* EXTRAIT DU TEXTE:
Ce qui n’était au départ qu’une tactique pour se faire entendre a été théorisée sous le nom de "sextrèmisme". Il ne s’agit, cependant, que d’une rationalisation à posteriori. La logique du spectacle est première, et de ce fait, elle condamne les FEMEN à n’être qu’un groupe pseudo-subversif de plus dans une société qui en a accumulé un embarrassant surplus.

Dés l’instant où vous vous engagez dans une logique de spectacle, vous vous condamnez, pour durer, à une perpétuelle recherche du spectaculaire et du choquant, ce qui,n’est pas réellement compatible avec la création d’un mouvement politique structuré et capable de peser sur les décisions. Le fait que les FEMEN soient payées pour leurs actions et que le mouvement, entièrement dépendant de financement extérieurs, entretienne de coûteuses infrastructures – notamment des locaux – renforce cette tendance. En effet, le groupe ne peut financer son train de vie – et assurer celui de ses militantes – que si il attire continuellement de nouveaux dons et donc maintient constamment une forte visibilité médiatique.



Les FEMEN sont donc devenues – peut-être à leur corps défendant, d’ailleurs – des entrepreneures de spectacle politique, qui doivent pour exister, rechercher perpétuellement de nouvelles victimes à défendre et de nouvelles oppressions à vaincre, quitte à les inventer.

Le manifeste d’Inna Schevchenko dans le huffingtonpost est de ce point de vue particulièrement révélateur surtout si on le compare, par exemple, à celui de NOW, une organisation féministe américaine, en 1966.

NOW définissait son objectif comme suit :

L’objectif de NOW est d’agir pour que les femmes participent pleinement à la société américaine et exercent tous les privilèges et toutes les responsabilités que cela implique, dans un partenariat égal avec les hommes.

Inna Schevchenko est sur un registre totalement différend. Elle ne prononce pas une seule fois le mot "égalité" et la condition féminine qu’elle nous décrit ressemble plus à un roman de John Normann qu’à notre réalité quotidienne. Elle ne se donne pas non plus de but concrets à atteindre mais entend lutter contre "le système patriarcal", concept vague qui, à l’instar du "capitalisme" des groupes gauchistes ou du "cosmopolitisme" de l’extrême droite, est indéfiniment ré-interprétable et permet donc de justifier, ad vitam aeternam, l’existence du groupe.

Betty Friedan, la fondatrice de NOW, vivait dans un monde où les perspectives des femmes étaient sévèrement limitées, plus en fait que dans les sociétés traditionnelles. Pourtant le statement of purpose qu’elle a contribué à rédiger ne cherche pas à combattre une supposée oppression, mais décrit les femmes comme des adultes qui doivent être considérées comme telles par la société. Il s’agit de ce que Christina Hoff Sommer appelle equity feminism et personne de décent ne s’oppose à cela, sauf peut-être les Femens et leurs soutiens.

* TRAVAIL À FAIRE: Poursuivez le texte ci-dessus sur les FEMEN en partant de sa dernière phrase.

* DONNÉES FOURNIES:
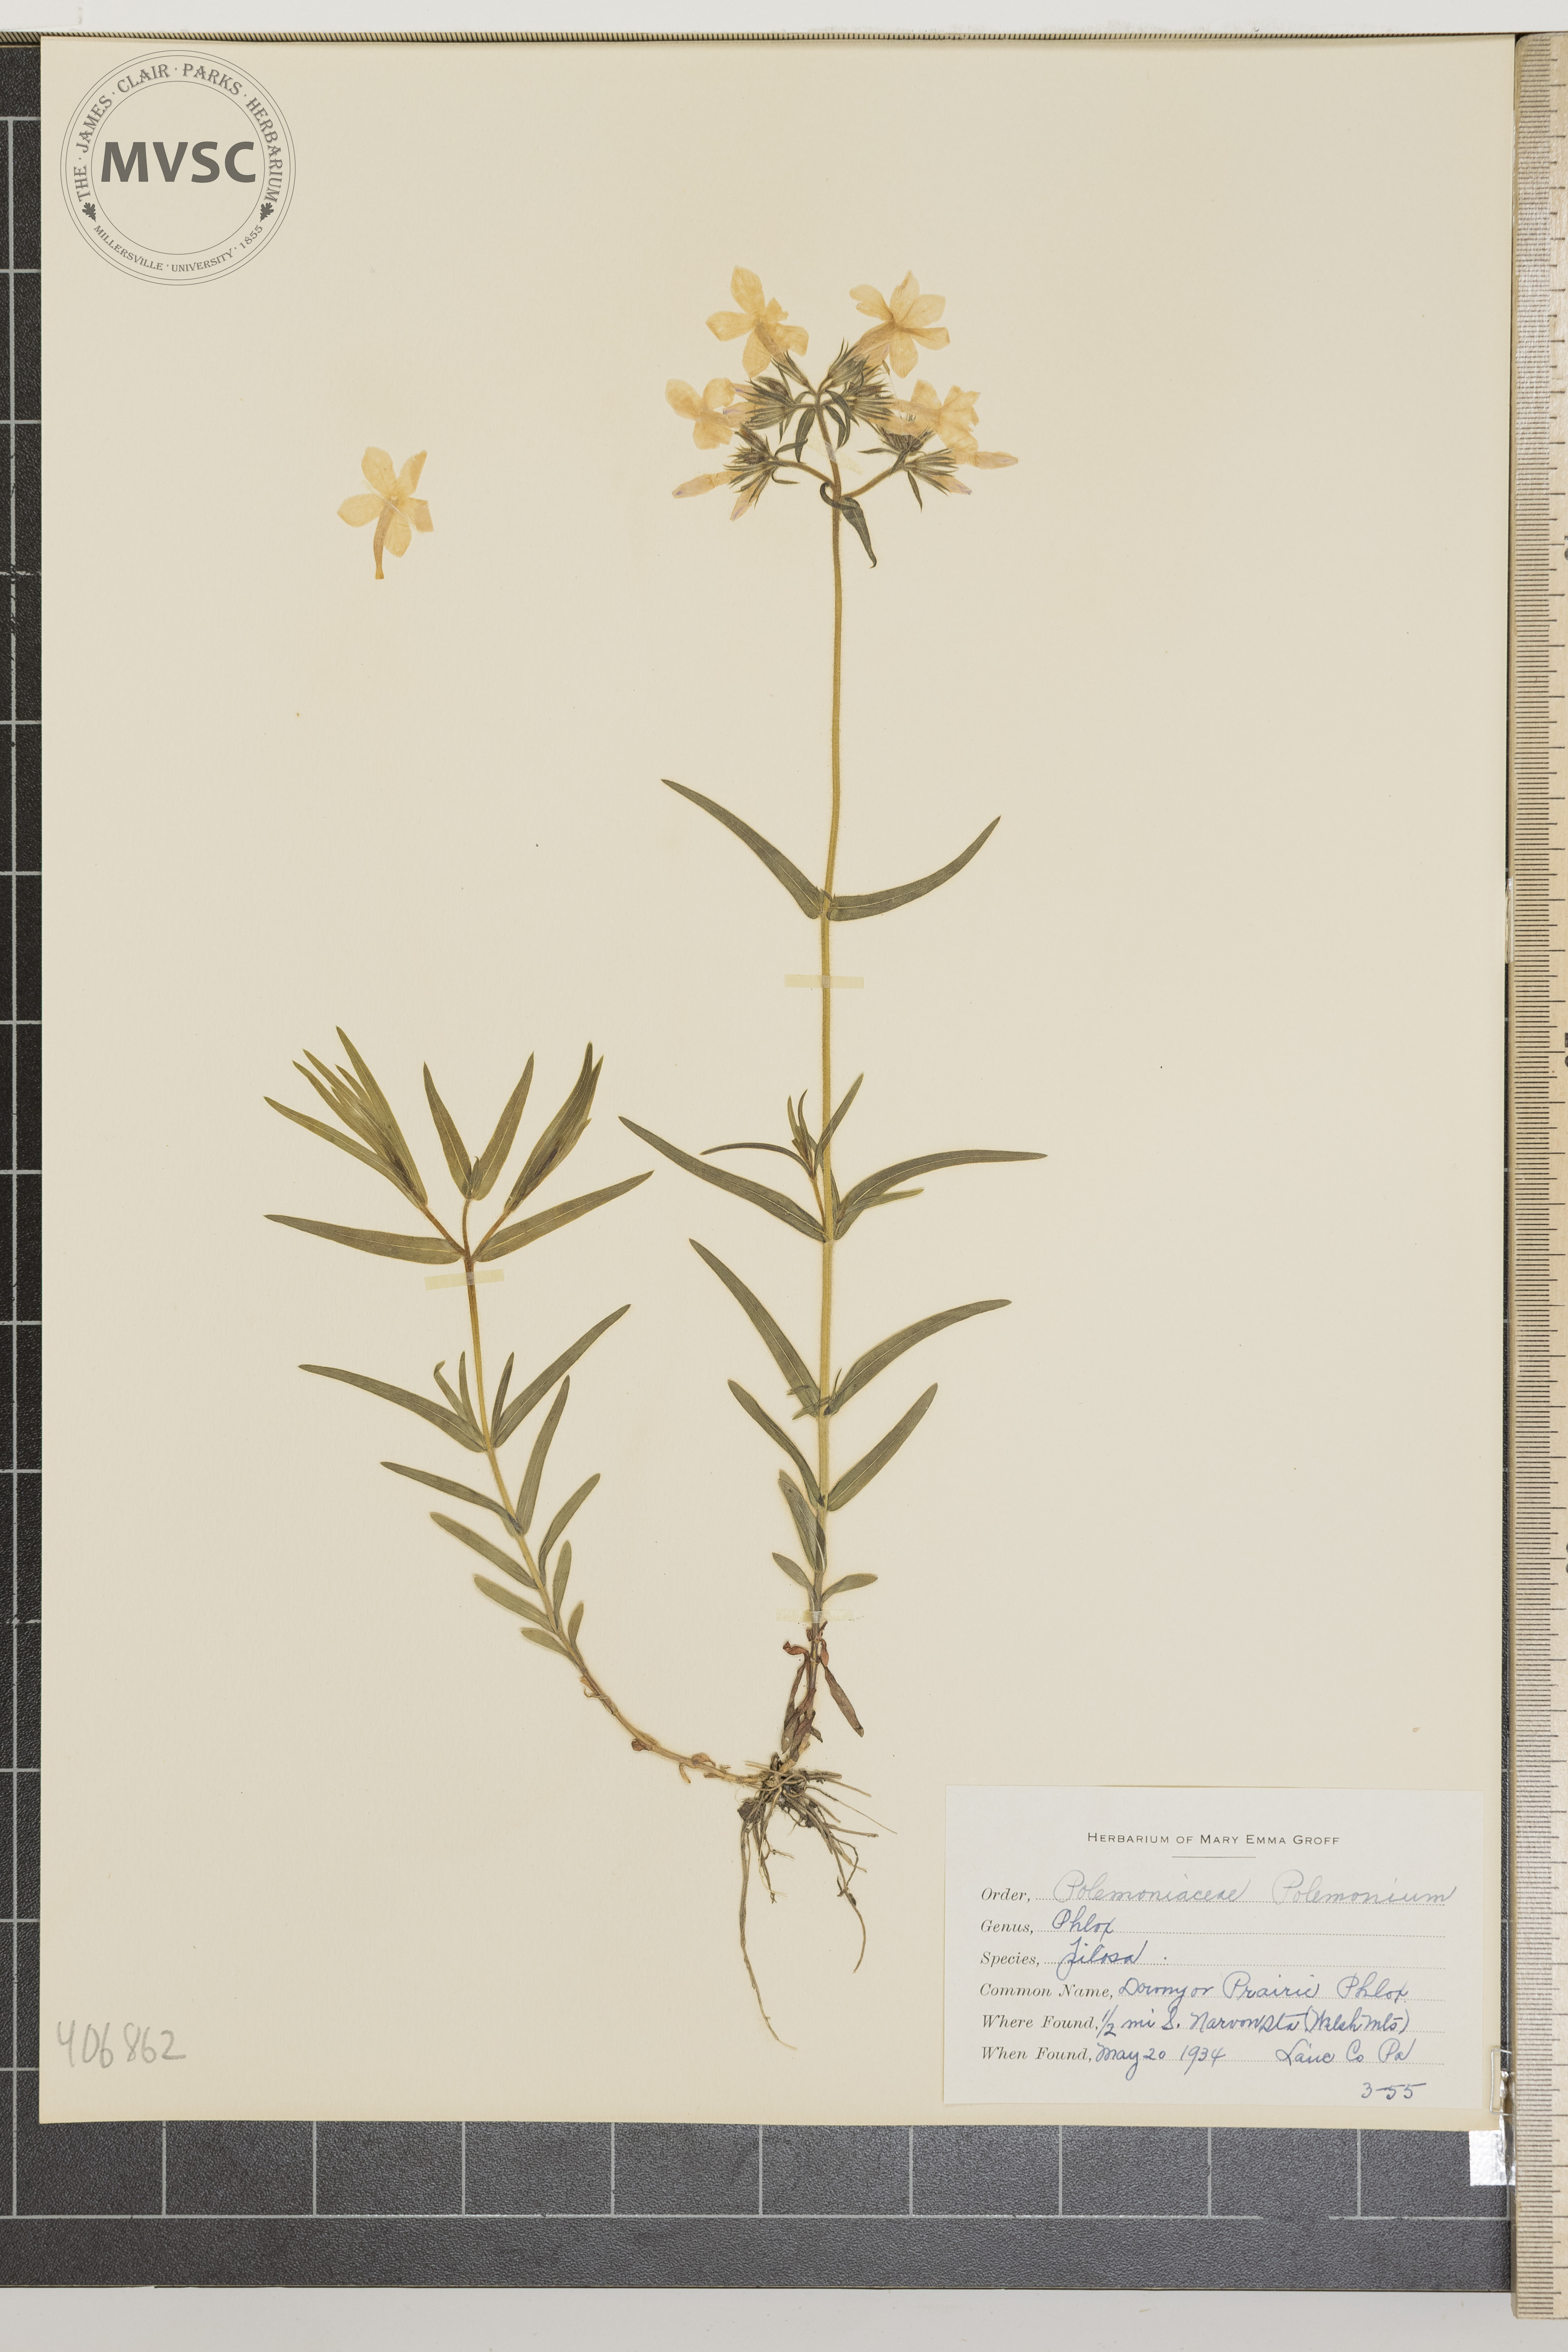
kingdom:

* RÉSULTAT CI-DESSOUS:
Le discours incendiaire d’Inna Schevchenko – elle considère que "les femmes sont des esclaves modernes", ce qui est à la fois surréaliste et profondément insultant pour les vrais esclaves modernes – est lui, représentatif de ce que la même Christina Hoff Sommer appelle Gender Feminism. Il décrit les femmes non comme des adultes mais comme des victimes permanentes qui ne peuvent se libérer qu’en adoptant telle ou telle ligne du parti (en l’occurrence enlever le haut).

La principale caractéristique des victimes est qu’elles n’ont pas de libre-arbitre. Leurs choix et leurs opinions sont l’expression d’une aliénation ou d’une fausse conscience et ne sont donc pas légitimes.

Cette attitude n’est pas limité au féminisme version FEMEN (lequel aurait sans doute horrifié Betty Friedan, soit dit en passant). On la retrouve dans tous les -ismes qui composent la gauche sociétale moderne, à l’exception du mouvement LGBT qui luttant contre des discriminations et des violences bien réelles ne ressent pas le besoin de faire des homosexuels des victimes par nature et cherche avant tout leur intégration dans la normalité républicaine.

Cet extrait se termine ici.